Although these successive inroads had been always repelled by the superior power and discipline of the Romans, the Caledonians of the fourth century no longer regarded them in the formidable light in which they had been viewed by their ancestors, and their genius for war improving every time they came in hostile contact with their enemies, they meditated the design of expelling the intruders altogether from the soil of North Britain. The wars which the Romans had to sustain against the Persians in the East, and against the Germans on the frontiers of Gaul, favoured the plan of the Caledonians; and having formed a treaty with the Scots, whose name is mentioned for the first time in history in this connection by Ammianus Marcellinus, they, in conjunction with their new allies, about the year 360 invaded the Roman territories and committed many depredations.
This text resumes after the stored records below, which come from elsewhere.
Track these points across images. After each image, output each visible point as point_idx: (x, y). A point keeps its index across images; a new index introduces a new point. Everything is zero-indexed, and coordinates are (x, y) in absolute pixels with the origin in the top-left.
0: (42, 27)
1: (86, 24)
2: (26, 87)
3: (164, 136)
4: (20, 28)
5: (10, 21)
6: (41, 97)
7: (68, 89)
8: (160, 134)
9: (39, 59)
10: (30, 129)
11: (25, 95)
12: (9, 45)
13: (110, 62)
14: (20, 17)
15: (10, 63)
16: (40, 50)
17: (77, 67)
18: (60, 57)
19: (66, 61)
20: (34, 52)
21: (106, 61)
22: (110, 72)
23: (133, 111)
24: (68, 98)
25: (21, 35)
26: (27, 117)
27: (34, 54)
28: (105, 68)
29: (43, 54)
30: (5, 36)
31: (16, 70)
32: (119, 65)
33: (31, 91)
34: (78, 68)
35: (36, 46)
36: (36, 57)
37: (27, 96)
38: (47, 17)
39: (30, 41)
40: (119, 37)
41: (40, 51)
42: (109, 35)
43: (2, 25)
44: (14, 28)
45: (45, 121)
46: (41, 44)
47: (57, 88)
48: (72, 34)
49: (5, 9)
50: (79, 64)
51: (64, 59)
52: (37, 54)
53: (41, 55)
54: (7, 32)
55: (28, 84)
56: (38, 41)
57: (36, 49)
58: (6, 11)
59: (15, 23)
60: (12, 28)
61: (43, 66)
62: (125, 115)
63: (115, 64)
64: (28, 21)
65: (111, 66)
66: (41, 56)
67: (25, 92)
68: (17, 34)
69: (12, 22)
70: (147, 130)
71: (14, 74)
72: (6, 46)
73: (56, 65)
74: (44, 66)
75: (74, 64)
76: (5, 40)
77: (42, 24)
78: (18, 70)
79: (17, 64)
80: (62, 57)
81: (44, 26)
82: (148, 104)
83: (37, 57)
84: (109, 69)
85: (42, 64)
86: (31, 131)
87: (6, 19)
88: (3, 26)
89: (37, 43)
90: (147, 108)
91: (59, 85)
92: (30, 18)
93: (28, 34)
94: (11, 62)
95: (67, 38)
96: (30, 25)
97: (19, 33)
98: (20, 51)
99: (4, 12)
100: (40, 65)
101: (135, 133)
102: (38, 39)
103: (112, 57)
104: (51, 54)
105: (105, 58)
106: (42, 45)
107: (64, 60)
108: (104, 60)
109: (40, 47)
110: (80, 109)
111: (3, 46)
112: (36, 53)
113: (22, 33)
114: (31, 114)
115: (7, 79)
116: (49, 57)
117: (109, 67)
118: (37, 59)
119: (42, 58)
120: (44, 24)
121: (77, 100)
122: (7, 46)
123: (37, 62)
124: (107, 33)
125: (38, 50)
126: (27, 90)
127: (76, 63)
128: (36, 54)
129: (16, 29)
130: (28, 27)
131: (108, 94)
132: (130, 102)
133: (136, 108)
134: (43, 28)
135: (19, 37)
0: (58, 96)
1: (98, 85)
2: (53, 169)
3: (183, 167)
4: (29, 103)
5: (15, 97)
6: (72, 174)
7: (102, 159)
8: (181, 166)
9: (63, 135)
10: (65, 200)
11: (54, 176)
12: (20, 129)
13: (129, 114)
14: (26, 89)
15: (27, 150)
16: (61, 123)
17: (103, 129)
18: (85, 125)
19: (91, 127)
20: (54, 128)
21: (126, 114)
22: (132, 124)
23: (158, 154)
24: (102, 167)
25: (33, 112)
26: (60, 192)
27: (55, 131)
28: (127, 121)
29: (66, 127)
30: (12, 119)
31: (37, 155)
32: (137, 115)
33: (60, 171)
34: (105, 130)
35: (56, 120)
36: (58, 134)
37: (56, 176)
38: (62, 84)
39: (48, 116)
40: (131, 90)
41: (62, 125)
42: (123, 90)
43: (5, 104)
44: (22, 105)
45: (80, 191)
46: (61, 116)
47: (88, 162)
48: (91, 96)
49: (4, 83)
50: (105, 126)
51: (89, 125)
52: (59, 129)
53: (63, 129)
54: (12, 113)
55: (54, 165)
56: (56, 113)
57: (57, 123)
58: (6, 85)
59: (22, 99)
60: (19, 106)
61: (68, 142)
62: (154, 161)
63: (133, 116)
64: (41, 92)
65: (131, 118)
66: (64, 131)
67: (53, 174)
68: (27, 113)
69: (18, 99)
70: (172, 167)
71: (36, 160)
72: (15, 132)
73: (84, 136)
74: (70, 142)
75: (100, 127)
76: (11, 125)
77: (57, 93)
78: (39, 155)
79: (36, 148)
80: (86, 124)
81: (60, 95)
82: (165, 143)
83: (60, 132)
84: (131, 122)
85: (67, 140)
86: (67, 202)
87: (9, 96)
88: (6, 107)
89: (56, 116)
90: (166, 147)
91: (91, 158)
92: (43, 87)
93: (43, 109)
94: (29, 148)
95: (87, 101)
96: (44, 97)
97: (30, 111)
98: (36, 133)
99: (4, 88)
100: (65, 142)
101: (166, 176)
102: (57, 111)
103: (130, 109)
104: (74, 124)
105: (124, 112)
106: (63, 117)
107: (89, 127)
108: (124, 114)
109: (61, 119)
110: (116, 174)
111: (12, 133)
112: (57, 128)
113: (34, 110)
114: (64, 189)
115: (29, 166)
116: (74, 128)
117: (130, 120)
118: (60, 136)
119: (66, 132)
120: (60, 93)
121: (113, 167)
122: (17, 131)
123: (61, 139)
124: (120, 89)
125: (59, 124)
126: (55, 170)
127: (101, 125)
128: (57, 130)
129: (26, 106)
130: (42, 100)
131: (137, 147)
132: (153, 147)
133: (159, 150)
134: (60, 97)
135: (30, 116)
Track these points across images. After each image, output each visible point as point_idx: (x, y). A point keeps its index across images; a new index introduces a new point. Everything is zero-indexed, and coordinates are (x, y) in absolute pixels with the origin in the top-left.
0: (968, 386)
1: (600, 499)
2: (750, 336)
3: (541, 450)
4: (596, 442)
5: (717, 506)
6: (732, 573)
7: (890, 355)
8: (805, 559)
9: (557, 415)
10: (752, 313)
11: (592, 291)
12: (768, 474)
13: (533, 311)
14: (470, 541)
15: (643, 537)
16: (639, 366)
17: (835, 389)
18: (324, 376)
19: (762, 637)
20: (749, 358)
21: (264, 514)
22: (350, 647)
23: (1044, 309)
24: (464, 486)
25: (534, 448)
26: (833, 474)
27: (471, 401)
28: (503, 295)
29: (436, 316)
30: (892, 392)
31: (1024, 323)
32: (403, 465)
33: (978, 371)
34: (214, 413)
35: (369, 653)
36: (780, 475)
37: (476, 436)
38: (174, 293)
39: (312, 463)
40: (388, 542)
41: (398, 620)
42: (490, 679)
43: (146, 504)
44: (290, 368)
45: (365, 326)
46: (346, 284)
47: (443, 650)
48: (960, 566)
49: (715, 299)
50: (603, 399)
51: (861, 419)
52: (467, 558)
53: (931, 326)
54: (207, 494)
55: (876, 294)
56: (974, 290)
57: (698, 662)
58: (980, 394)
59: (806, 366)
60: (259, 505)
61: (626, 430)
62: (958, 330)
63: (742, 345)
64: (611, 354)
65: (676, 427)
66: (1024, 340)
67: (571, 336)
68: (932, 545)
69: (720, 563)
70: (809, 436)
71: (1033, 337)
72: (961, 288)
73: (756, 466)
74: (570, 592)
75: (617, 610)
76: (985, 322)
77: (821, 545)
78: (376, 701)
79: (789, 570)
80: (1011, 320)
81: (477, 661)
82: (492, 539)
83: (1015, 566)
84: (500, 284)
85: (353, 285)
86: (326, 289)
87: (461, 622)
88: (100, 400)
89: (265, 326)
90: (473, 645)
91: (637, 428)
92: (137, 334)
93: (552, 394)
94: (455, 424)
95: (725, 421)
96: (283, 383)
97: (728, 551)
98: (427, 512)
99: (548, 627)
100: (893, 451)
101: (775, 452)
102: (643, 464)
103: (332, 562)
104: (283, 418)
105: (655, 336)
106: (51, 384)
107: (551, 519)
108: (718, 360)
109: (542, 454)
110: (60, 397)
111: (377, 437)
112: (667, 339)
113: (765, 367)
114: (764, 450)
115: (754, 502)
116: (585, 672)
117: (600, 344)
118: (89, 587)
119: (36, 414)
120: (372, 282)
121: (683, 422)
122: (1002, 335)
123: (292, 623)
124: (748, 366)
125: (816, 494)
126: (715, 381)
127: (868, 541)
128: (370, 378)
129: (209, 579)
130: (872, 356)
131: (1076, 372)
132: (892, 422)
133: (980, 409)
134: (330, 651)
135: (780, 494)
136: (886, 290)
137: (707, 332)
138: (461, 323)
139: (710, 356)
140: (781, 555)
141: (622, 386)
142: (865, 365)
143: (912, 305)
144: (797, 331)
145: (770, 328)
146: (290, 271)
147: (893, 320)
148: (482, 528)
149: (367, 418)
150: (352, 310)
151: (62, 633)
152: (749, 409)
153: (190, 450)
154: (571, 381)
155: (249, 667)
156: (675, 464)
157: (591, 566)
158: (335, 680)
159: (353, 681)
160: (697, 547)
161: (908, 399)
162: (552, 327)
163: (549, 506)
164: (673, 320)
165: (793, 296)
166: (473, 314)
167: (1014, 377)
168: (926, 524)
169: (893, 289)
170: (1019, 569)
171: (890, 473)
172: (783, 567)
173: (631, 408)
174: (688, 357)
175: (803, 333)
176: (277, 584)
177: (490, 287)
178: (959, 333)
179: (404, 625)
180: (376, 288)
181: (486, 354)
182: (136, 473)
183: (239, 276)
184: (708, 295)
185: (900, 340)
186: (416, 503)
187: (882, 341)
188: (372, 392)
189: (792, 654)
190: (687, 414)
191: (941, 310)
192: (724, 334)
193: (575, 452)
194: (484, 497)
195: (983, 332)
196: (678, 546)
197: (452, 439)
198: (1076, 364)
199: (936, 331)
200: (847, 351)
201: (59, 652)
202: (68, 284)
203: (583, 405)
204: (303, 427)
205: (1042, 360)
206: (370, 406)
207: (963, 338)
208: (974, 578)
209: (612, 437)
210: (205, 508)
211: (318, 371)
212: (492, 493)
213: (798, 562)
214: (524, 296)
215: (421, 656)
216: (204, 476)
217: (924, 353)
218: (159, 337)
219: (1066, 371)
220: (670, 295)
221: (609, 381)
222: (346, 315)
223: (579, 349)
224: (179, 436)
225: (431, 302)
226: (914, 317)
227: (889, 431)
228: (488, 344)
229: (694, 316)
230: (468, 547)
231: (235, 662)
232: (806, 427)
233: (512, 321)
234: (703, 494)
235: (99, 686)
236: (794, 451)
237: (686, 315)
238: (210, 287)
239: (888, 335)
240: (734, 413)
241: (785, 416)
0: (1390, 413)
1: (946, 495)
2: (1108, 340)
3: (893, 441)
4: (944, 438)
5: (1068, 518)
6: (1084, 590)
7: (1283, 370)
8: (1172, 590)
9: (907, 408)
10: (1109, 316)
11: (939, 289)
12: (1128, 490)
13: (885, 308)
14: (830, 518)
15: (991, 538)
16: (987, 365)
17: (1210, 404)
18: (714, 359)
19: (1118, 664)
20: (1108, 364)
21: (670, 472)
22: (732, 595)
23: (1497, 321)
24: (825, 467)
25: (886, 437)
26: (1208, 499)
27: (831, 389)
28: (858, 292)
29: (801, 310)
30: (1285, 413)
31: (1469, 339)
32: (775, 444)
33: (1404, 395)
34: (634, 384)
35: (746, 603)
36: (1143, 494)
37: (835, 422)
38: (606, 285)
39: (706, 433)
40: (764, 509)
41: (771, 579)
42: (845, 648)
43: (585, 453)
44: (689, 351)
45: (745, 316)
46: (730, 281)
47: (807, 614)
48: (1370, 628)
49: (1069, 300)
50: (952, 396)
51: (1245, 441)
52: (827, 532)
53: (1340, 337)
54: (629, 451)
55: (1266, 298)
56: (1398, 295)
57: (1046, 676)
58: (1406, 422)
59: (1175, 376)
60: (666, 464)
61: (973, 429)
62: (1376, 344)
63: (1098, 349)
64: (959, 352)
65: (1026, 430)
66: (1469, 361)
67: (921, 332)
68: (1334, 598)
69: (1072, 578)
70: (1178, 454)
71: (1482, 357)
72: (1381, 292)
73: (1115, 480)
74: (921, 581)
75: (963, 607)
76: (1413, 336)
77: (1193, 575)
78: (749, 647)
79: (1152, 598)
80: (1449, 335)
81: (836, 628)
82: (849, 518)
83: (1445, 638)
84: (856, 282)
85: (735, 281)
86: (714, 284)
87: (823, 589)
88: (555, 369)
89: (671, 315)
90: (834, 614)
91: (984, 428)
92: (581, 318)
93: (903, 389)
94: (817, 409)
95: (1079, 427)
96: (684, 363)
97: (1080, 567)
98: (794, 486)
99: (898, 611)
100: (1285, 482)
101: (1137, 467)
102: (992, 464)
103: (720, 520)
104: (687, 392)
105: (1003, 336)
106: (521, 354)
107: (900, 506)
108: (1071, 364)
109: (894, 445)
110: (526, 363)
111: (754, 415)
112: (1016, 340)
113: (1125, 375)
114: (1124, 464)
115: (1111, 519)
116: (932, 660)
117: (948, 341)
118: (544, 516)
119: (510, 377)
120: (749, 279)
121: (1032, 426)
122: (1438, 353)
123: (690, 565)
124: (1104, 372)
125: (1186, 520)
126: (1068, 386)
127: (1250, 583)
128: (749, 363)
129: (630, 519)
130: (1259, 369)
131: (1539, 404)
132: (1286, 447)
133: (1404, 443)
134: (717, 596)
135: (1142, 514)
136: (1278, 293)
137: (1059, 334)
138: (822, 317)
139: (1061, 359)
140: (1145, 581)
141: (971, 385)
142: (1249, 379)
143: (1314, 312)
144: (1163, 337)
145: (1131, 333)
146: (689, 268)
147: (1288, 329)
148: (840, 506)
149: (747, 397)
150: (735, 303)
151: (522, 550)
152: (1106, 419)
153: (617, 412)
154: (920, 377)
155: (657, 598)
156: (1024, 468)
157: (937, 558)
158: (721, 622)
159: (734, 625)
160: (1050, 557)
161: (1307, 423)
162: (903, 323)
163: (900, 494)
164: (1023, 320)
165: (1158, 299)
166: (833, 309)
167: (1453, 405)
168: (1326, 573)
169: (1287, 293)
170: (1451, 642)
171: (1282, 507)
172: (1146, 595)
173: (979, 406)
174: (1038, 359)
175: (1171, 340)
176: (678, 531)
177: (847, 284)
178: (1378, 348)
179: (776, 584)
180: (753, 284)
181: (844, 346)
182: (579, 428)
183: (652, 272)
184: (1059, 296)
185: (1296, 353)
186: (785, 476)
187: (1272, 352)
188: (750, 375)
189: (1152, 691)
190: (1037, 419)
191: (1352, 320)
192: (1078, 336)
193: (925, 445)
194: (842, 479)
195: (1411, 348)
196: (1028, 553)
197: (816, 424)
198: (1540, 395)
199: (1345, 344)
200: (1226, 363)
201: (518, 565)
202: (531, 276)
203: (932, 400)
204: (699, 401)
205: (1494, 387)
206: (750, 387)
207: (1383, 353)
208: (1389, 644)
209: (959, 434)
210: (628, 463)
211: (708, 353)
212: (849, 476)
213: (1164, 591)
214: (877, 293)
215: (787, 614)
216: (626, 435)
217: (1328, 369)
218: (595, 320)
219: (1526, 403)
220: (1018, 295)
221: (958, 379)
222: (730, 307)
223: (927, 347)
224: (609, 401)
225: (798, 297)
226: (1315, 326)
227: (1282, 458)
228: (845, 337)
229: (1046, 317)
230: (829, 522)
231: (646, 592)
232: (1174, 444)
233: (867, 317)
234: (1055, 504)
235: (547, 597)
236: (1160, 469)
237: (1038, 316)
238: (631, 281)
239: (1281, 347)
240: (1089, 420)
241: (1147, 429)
Julian, who commanded the Roman army on the Rhine, despatched Lupicinus, an able military commander, to defend the province against the Scots and Picts, but he was recalled before he had done much to repel them.

The Picts—who on this occasion are mentioned by Ammianus Marcellinus[18] as being divided into two nations, the Dicaledones and Vecturiones—and Scots, being joined by the Attacots, “a warlike race of men,” and the Saxons, numbers of whom appear at this early period to have settled in Britain, made another attack on the Roman provinces in the year 364, on the accession of Valentinian. These appear to have made their way as far south as London, and it required all the valour and skill of Theodosius the Elder, father of the emperor of that name, who was sent to Britain in the year 367, to repel this aggression, and to repair the great ravages committed by the barbarians. The next outbreak occurred about the year 398, when the Picts and Scots again broke loose and ravaged the provinces, being repelled by a legion sent over by the great Stilicho, in answer to the petition of the helpless provincials for assistance.

In the beginning of the fifth century the enervated Romanized Britons again appear to have been subjected to the tender mercies of their wicked northern neighbours; and in reply to their cry for help, Honorius, in 416, sent over to their relief a single legion, which drove back the intruders. The Romans, as is well known, engrossed by overwhelming troubles nearer home, finally abandoned Britain about the year 446, advising the inhabitants, who were suffering from the ravages of the Picts and Scots, to protect themselves by retiring behind and keeping in repair the wall of Severus.